Shields’ society was a springboard for talent

South Shields Amateur Operatic Society
South Shields Amateur Operatic Society

The golden days of the South Shields Amateur Operatic Society not only produced some great shows, it also produced wonderful talent – and life-long friends for those involved with the group.

Today Maurice Powell completes his fascinating look-back at the days when South Tyneside had “one of the finest societies in England”.

He said some of those who took to the stage with the society went on to have careers in the entertainment industry.

“It was quite a springboard for young performers,” says Maurice.

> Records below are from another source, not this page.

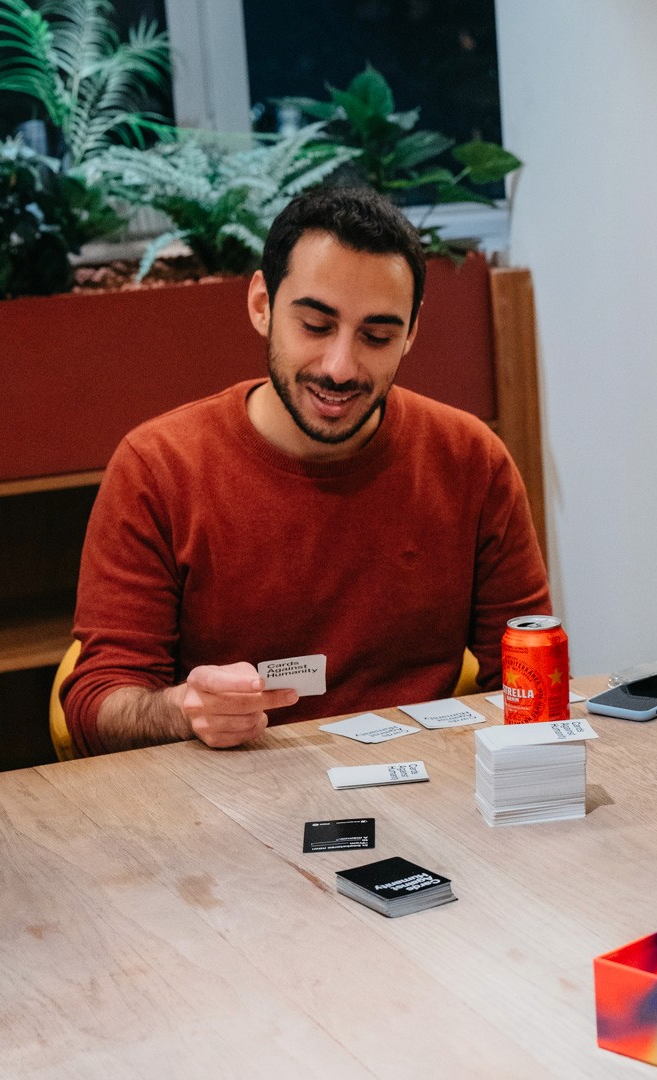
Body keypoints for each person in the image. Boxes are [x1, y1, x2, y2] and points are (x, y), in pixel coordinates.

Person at [62, 187, 550, 755]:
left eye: (377, 337)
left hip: (426, 782)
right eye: (316, 326)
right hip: (228, 791)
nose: (340, 368)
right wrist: (182, 709)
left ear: (411, 333)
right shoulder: (159, 467)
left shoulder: (471, 460)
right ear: (261, 305)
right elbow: (94, 706)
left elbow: (527, 671)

“Before the war, one or two went professional.

After the war, others followed in their footsteps.

“Dale Meeks turned professional and was in the original Andrew Lloyd Webber musical Beautiful Game, and for quite a while had a named part in Emerdale.

“His bother Philip writes pantomimes and works at the Yorkshire Playhouse.

“Another was Claire Bowler, who went professional.”

Maurice said he and his sister Freda, who joined the society in 1964, made a lot of friends over the years, thanks to the society.

“Many of them became very dear friends.

“One of the people, who is no longer with us, who took the lead role in many shows, was Ron Kemp, who was very well known in the area. There is Anne Wilkinson (now Armstrong). Another person who was very well known at the time was Ken Dunn. The finest musical director we had, in my time, was Keith Trewhitt, who was head of music at Harton College, the grammar school for boys.

“But I must mention, musical director George Hetherington, he gave me the wings to fly.”

And fly he did, starring as Motel the tailor, one of the principal roles in Fiddler on the Roof, in 1973.

The former society secretary said one of his favourite shows with the group was Novello’s Dancing Years.

“Another show, which I wasn’t actually involved in, but which was a cracker, was 42 Street at Sunderland, in 1994.

“The shows were very spectacular, but very costly (the Empire productions cost £20,000).”

Bringing the curtain down, Maurice concludes by saying: “The week of the show was magic, it really was.

“I wouldn’t have missed those times for anything.”